Славного это могила Мегистия. Некогда персы, Воды Сперхея пройдя, здесь сокрушили его. Сам прорицатель, он ведал: близка неизбежная гибель, Все ж пожелал разделить участь спартанских вождей.
(Simonid. ар. Her. VII, 228 / Пер. Н. Харламовой)

Симониду принадлежит и несколько других фермопильских эпитафий, не упомянутых Геродотом. Среди них эпитафия, выбитая на постаменте надгробного памятника Леониду:

Между животными я, а между людьми всех сильнее Тот, кого я теперь, лежа на камне, храню. Если бы, Львом именуясь, он не был мне равен и духом, Я над могилой его лап не простер бы своих.
(Simonid. ар. Anthol. Pal. VII, 344 / Пер. Л. Блуменау)

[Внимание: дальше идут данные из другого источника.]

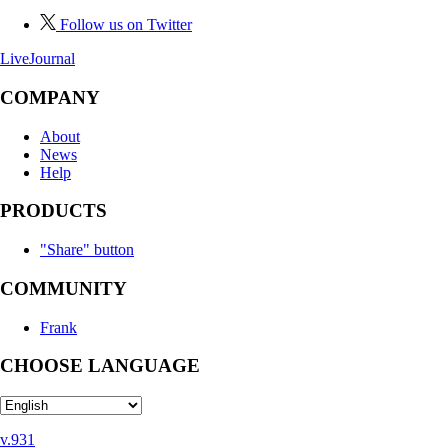
Follow us on Twitter
LiveJournal
COMPANY
About
News
Help
PRODUCTS
"Share" button
COMMUNITY
Frank
CHOOSE LANGUAGE
v.931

Само надгробие представляло собой фигуру льва (по-гречески Леонид означает лев). На месте битвы, на холме, и сегодня стоит этот памятник.

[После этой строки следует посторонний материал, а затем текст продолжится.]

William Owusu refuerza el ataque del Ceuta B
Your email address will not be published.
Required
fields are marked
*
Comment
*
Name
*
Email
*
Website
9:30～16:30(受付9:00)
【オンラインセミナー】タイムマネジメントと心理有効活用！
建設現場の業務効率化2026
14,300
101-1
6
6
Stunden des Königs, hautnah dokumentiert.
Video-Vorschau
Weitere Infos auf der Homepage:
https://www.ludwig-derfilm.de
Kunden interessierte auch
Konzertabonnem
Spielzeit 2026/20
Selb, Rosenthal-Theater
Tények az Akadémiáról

Однако рассказ Геродота о подвиге спартанцев во главе с Леонидом не заканчивается приведенными выше эпитафиями. В качестве своеобразного приложения он добавляет любопытнейший рассказ о судьбе двух оставшихся в живых солдат Леонида. Первый из них — Аристодем. Он вместе с еще одним спартиатом Евритом по настоянию Леонида покинул лагерь, так как страдал каким-то серьезным глазным недугом. Однако когда стало известно, что враги заходят спартанцам в тыл, Еврит, ведомый своим слугой-илотом, немедленно вернулся в строй и погиб вместе со всеми, а Аристодем, как утверждает Геродот, «не имел мужества [умереть] и остался жив» (VII, 229). Далее Геродот описывает ту обстановку враждебной нетерпимости по отношению к Аристодему, которая окружала его в Спарте: «По возвращении в Лакедемон Аристодема ожидали бесчестие и позор. Бесчестие состояло в том, что никто не зажигал ему огня и не разговаривал с ним, а позор — в том, что ему дали прозвание Аристодем-Трус». «Впрочем, — добавляет Геродот, — в битве при Платеях Аристодему удалось совершенно загладить тяготевшее над ним позорное обвинение» (VII, 231). Этот исторический анекдот, в котором противопоставляется поведение Еврита и Аристодема, демонстрирует, какая исключительная важность придавалась в Спарте групповой солидарности. Для подавляющего большинства спартанцев принадлежность к группе значила больше, чем сама жизнь. И на Аристодема, проявившего черты индивидуализма и самостоятельно сделавшего свой выбор, было оказано массированное давление со стороны гражданского коллектива. Общественное мнение осудило его поведение, и только проявленный впоследствии героизм спас Аристодема и его семью от полной изоляции и бойкота.

вернуться

122

«Их заветы блюдя» — прекрасный поэтический перевод, но в подлиннике значится буквально следующее — «подчиняясь их законам». В эпитафии употреблено ионийское слово «рема», дорийским вариантом которого является слово «ретра», ставшее в Спарте политическим термином, означающим закон, одобренный или прямо внушенный божеством.

вернуться

123

Так, Тисамен, принадлежащий к известному жреческому роду Иамидов из Элиды, в 480 г. был принят в спартанскую общину и на протяжении многих лет занимал пост главного жреца-прорицателя в Спарте. По словам Геродота, Тисамен и его брат были единственными иностранцами, которые сделались спартанскими гражданами (IX, 35).

вернуться

124

Мелампод — мифический прорицатель, основатель культа Диониса (Her. II, 49).